The sensitivity of the algorithm is impressive: 98.5% overall, and 100% for people who don’t have symptoms. That means there’s the potential for nearly everyone who has COVID-19 to be identified.
One can easily imagine the potential of this. Perhaps not so much for New Zealand*, but in a country where a great many people have COVID-19 and don’t know it, rapid, easy screening will be very helpful. One could even imagine an App – your alarm goes on your phone in the morning, you reach over to the bedside table, poke the alarm off button on your phone and then cough at it. As easy as that. And if it thinks you should be staying away from others, it will tell you, there and then.
Slovakia is currently going through the ambitious process of testing almost the whole of its population. This is a job that would be so much easier if most people could do it at home via an app they’ve downloaded, rather than having medical staff fan out across the country administering antigen tests (quicker but less accurate than the PCR tests that we are used to in New Zealand).
One thing that I think needs some improvement, however, is the specificity.
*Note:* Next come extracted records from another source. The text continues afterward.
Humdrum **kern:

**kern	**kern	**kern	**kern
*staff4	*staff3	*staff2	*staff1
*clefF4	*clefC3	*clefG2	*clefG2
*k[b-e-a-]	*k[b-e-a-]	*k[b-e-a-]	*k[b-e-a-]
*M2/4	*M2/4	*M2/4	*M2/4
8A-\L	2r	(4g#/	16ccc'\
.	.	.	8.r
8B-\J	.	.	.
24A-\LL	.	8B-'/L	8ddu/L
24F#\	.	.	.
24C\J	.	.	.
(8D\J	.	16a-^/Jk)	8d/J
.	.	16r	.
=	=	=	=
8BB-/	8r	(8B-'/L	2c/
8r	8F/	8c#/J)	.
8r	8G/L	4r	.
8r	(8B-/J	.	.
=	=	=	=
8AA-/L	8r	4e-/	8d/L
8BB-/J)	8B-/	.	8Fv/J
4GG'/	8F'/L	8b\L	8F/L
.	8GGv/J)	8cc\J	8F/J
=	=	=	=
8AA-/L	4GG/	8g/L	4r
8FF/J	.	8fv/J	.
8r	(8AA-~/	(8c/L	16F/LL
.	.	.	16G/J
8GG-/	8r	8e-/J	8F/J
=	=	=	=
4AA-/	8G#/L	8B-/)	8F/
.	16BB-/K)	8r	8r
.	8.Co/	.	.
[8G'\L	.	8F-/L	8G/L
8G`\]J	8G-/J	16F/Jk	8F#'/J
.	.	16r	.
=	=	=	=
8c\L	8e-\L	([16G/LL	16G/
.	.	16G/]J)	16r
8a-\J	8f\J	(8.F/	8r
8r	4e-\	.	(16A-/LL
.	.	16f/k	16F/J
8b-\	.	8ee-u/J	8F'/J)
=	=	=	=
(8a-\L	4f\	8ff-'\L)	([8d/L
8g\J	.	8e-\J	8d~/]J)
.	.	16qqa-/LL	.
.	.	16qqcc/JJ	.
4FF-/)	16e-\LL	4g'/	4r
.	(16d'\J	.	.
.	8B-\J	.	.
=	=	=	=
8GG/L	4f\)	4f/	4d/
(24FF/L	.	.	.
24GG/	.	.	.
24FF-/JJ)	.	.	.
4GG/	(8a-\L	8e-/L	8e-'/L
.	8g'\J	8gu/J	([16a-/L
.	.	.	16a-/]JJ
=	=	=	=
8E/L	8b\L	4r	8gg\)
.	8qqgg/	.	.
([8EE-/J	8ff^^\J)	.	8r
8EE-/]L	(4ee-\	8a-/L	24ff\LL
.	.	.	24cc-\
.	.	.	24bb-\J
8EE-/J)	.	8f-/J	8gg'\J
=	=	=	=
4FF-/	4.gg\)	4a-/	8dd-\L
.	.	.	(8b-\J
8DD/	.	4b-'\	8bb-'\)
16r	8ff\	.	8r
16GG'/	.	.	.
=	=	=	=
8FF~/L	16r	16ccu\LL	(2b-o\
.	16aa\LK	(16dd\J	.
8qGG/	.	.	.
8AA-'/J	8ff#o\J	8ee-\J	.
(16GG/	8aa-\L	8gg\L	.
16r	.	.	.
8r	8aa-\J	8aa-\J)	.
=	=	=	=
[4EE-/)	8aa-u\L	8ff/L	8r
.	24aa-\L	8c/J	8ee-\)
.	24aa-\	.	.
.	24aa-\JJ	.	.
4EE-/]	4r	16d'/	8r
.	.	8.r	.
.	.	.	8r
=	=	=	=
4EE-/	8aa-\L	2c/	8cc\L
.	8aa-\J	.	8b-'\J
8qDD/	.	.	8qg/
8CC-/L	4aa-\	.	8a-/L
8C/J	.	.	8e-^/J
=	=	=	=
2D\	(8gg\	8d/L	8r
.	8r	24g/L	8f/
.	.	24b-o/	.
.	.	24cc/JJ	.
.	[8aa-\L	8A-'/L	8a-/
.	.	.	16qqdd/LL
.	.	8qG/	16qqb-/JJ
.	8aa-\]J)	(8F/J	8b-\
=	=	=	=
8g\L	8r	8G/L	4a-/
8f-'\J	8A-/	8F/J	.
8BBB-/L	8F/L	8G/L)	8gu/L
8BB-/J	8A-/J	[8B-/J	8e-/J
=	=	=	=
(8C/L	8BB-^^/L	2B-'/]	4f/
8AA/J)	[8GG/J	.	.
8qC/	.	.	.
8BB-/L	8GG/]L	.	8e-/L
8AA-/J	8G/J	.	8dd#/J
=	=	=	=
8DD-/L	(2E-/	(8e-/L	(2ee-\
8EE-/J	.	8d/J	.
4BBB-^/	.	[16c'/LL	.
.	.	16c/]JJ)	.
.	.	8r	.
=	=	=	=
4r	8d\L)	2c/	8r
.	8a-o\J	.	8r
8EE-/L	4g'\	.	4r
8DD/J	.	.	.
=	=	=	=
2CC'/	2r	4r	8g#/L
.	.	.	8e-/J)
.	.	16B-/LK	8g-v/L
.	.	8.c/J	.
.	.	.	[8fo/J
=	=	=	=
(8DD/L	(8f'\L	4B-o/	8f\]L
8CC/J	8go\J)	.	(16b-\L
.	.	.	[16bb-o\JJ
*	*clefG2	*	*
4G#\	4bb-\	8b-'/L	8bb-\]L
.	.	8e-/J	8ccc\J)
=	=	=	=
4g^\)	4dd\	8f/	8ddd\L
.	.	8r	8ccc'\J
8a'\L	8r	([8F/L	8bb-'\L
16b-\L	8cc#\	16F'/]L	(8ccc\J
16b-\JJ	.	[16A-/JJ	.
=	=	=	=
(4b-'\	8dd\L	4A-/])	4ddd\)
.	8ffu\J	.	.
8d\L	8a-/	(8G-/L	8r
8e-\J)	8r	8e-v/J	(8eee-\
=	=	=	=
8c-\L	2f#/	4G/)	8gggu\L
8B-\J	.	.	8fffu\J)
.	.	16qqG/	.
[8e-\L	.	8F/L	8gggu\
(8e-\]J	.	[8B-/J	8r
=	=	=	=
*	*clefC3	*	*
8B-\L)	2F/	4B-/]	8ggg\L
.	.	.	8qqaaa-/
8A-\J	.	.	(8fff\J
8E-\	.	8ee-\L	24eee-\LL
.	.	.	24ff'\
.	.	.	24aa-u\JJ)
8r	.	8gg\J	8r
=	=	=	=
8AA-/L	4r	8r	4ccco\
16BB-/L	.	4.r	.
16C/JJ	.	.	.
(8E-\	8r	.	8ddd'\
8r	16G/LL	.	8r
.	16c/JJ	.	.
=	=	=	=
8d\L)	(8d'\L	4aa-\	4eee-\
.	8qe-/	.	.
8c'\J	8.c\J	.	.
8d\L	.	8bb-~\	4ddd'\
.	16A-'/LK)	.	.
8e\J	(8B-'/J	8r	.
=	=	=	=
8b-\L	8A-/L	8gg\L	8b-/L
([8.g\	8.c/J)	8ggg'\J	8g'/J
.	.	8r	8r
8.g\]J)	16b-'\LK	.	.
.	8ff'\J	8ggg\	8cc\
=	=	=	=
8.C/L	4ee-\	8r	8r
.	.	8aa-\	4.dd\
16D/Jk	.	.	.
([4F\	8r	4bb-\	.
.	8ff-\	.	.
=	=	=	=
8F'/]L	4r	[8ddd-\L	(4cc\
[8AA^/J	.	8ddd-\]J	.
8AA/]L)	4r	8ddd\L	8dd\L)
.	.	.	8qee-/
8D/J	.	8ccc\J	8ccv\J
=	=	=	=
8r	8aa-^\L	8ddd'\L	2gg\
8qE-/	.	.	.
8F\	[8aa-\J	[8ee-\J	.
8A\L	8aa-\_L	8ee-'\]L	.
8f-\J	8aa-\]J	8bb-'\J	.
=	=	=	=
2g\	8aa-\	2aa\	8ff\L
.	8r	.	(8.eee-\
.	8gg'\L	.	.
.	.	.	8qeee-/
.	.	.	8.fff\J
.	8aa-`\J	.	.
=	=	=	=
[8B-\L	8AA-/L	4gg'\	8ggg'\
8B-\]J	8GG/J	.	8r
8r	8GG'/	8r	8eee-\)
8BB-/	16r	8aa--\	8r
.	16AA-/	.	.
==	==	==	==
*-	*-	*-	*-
That’s the rate at which people who don’t have COVID-19 are falsely classified as having COVID-19. The specificity reported is 94% overall. That’s fine if you’re doing what Slovakia is doing, but if you want to add it to an alarm clock app then it means six out of every 100 people each morning will be needlessly told not to bother getting out of bed.
With classification algorithms, there’s usually a trade-off between sensitivity and specificity. That means we can increase the specificity (i.e. decrease the rate that those who don’t have COVID-19 are told that they have) at the expense of a decrease in sensitivity (i.e. a decrease in the rate at which those who have COVID-19 are told that they have). But with a high sensitivity of 98.5% reported in the article, that means there’s room to do this.
And, whatever the balance, having the test has got to be more pleasant than a swab up the nose.
*Although, thinking about today’s case in Christchurch, it would mean that one could administer one’s own COVID-19 test and cut-out some of the risk to health workers.